### Action item
A verbatim copy of the lines starting at the one with "St. Louis City" and ending at the last line below is required; include nothing else.

(Source data)
[Start of section]

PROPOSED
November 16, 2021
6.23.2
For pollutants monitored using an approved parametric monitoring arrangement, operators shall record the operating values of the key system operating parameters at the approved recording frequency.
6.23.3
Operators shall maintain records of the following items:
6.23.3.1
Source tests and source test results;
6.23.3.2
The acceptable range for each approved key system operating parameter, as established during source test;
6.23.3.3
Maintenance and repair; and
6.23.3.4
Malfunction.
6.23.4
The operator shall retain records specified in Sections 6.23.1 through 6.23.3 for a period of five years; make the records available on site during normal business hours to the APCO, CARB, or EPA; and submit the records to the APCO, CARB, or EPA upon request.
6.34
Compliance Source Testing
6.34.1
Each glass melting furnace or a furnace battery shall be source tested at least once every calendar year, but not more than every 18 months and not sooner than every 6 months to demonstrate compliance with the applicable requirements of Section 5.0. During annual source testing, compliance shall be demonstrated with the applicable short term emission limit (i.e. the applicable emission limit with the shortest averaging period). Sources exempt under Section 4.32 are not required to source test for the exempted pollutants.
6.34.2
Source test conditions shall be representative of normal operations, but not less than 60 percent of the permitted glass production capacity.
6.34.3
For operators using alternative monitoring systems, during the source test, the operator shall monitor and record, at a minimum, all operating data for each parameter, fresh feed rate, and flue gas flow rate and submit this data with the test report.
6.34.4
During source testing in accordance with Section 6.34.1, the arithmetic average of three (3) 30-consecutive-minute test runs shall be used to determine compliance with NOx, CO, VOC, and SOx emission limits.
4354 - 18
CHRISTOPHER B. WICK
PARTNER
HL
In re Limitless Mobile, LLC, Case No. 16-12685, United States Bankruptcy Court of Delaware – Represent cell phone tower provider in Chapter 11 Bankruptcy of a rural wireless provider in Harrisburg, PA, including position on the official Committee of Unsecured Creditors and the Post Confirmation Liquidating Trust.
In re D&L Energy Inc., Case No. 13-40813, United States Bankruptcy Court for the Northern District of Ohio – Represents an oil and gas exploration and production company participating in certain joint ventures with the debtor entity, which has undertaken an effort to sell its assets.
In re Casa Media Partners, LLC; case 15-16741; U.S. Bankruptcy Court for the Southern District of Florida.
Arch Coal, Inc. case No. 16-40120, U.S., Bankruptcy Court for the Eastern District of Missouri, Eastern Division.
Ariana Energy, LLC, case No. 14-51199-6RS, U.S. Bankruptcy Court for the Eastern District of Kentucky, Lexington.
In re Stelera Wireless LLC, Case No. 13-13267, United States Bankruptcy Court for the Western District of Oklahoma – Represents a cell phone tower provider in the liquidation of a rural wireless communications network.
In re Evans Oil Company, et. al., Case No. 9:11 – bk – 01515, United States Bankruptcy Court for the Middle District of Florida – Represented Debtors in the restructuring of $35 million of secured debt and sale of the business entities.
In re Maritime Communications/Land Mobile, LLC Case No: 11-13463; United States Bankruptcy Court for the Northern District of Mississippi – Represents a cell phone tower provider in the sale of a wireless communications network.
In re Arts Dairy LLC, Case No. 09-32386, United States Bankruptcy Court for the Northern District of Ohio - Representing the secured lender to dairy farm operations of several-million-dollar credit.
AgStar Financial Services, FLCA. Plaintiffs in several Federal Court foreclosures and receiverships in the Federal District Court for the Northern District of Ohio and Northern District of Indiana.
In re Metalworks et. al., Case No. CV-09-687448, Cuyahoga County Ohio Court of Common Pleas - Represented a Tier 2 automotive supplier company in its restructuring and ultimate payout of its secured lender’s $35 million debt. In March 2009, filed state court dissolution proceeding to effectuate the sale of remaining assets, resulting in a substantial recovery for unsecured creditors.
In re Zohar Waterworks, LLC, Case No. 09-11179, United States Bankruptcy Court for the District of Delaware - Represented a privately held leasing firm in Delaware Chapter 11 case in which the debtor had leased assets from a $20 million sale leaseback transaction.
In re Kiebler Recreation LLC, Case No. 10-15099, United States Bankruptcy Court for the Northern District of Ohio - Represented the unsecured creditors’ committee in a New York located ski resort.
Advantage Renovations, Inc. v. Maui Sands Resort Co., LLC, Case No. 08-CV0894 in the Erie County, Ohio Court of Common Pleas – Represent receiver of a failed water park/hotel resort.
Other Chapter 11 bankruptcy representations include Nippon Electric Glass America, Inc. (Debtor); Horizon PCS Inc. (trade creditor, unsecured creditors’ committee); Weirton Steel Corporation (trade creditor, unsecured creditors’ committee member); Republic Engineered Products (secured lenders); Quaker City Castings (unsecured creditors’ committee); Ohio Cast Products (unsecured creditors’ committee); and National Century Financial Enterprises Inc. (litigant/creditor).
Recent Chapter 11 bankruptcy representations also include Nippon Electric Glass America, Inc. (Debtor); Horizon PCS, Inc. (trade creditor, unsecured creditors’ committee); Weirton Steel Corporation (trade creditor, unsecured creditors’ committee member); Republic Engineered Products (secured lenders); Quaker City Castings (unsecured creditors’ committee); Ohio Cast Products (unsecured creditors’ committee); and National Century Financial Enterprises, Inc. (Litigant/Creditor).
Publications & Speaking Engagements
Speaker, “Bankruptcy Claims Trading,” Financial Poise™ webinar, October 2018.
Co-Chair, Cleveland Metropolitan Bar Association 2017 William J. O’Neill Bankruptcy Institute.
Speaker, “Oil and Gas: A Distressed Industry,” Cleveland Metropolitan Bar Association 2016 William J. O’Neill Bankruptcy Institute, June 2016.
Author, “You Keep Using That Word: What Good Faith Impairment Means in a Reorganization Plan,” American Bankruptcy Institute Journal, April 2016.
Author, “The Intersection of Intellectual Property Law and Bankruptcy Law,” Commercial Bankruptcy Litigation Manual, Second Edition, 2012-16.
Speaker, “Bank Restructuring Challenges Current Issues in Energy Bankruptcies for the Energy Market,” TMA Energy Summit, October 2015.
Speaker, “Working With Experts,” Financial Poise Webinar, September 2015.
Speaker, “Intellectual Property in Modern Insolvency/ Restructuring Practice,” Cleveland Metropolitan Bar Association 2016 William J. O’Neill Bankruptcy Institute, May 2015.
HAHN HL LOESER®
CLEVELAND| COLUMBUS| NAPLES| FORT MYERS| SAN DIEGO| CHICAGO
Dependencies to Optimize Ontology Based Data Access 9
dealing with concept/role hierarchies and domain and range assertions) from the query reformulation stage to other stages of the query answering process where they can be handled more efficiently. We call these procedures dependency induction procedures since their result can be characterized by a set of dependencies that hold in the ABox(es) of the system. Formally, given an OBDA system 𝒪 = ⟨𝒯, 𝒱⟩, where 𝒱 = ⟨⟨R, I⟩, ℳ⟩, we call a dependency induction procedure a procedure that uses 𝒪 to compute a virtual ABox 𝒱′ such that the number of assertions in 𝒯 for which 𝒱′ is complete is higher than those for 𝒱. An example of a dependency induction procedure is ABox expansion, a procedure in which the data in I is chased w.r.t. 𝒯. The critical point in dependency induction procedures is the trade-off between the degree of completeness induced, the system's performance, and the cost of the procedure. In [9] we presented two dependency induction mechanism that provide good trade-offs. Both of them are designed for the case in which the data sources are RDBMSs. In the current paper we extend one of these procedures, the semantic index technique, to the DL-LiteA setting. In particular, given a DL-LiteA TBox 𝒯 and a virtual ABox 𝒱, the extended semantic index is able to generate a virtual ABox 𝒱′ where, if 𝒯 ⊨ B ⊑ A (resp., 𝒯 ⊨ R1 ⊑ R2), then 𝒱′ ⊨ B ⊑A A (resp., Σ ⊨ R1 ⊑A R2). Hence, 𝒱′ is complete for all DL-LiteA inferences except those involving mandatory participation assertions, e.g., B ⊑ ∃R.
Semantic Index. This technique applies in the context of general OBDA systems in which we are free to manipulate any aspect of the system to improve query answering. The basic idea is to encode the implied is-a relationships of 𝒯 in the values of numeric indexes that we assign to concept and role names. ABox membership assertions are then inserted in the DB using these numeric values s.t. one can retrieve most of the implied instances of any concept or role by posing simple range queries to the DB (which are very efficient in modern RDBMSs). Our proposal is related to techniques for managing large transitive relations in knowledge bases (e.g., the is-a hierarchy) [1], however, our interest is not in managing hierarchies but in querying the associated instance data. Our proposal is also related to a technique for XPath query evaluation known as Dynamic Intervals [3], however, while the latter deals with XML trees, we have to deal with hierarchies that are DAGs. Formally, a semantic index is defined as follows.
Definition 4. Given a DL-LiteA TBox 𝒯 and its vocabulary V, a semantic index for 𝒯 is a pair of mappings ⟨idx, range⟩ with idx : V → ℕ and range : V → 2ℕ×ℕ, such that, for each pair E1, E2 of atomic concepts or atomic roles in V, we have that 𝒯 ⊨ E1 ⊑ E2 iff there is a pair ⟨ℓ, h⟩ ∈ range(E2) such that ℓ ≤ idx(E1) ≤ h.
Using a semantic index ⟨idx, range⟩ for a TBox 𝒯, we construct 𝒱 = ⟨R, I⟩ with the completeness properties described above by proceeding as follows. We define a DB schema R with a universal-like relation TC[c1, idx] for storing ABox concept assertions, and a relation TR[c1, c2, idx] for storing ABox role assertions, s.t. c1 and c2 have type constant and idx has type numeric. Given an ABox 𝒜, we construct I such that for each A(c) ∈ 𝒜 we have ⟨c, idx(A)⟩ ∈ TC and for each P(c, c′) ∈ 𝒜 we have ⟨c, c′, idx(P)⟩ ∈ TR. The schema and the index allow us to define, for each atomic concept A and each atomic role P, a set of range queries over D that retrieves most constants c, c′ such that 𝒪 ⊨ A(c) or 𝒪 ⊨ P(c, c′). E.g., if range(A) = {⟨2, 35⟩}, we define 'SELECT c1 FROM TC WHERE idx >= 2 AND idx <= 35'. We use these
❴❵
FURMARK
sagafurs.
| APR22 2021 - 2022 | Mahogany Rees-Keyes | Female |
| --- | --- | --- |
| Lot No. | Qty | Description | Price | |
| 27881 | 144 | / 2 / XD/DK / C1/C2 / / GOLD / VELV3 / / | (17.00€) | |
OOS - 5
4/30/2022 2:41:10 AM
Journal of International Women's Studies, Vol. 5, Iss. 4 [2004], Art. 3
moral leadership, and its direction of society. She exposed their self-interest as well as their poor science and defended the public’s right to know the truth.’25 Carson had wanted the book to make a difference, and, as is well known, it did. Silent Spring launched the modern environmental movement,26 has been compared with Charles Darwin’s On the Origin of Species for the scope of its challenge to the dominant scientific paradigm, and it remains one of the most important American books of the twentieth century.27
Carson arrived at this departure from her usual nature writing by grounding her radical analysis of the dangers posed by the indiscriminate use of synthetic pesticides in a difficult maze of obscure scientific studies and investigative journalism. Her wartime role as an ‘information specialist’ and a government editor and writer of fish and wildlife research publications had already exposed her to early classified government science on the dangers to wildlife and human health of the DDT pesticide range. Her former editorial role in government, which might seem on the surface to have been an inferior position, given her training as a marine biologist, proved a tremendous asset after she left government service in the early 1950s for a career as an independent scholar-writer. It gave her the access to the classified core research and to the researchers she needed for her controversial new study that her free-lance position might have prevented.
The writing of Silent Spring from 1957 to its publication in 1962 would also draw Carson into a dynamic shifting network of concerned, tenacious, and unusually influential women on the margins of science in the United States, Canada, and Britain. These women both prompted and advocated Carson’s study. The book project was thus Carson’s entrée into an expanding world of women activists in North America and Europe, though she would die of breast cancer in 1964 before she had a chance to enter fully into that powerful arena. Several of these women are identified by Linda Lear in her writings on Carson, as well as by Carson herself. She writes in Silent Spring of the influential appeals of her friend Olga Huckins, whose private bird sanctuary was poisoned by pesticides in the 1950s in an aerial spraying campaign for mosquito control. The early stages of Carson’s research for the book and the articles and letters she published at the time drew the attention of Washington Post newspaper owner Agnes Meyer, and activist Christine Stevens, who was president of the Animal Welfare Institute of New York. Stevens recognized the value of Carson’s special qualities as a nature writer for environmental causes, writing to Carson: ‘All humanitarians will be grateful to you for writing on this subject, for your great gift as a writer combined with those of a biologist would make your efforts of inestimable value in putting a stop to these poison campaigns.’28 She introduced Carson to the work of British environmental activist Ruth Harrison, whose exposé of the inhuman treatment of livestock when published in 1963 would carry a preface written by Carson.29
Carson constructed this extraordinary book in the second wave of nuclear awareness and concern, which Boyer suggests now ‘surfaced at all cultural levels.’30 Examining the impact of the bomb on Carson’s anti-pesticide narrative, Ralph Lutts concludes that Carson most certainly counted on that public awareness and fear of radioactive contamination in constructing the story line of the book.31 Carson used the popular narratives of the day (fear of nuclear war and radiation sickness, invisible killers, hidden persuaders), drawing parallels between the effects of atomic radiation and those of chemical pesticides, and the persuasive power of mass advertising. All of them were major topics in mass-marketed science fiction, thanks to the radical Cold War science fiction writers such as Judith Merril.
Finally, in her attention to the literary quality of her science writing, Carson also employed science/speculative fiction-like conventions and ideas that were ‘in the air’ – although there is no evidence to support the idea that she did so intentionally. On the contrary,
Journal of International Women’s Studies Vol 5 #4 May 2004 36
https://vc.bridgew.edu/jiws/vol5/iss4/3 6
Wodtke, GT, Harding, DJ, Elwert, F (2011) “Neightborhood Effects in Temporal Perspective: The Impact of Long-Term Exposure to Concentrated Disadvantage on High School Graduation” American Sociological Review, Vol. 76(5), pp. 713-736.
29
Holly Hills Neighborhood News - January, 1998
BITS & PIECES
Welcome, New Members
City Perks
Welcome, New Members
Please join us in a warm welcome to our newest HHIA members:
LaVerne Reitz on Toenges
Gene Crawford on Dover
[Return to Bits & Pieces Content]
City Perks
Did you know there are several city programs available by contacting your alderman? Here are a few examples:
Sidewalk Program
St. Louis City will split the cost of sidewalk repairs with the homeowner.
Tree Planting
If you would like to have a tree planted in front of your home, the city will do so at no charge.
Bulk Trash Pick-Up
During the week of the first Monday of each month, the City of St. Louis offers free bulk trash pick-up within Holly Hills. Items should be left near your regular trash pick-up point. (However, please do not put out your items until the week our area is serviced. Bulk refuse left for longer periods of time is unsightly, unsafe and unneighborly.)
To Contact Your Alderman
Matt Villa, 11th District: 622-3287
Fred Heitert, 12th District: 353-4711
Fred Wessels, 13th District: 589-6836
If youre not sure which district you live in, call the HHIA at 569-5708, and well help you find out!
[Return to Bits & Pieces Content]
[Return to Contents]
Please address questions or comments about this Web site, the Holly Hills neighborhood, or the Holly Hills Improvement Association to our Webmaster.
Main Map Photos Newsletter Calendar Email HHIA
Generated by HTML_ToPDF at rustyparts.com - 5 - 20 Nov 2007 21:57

[End of section]

### Exercise answer
St. Louis City will split the cost of sidewalk repairs with the homeowner.
Tree Planting
If you would like to have a tree planted in front of your home, the city will do so at no charge.
Bulk Trash Pick-Up
During the week of the first Monday of each month, the City of St. Louis offers free bulk trash pick-up within Holly Hills. Items should be left near your regular trash pick-up point. (However, please do not put out your items until the week our area is serviced. Bulk refuse left for longer periods of time is unsightly, unsafe and unneighborly.)
To Contact Your Alderman
Matt Villa, 11th District: 622-3287
Fred Heitert, 12th District: 353-4711
Fred Wessels, 13th District: 589-6836
If youre not sure which district you live in, call the HHIA at 569-5708, and well help you find out!
[Return to Bits & Pieces Content]
[Return to Contents]
Please address questions or comments about this Web site, the Holly Hills neighborhood, or the Holly Hills Improvement Association to our Webmaster.
Main Map Photos Newsletter Calendar Email HHIA
Generated by HTML_ToPDF at rustyparts.com - 5 - 20 Nov 2007 21:57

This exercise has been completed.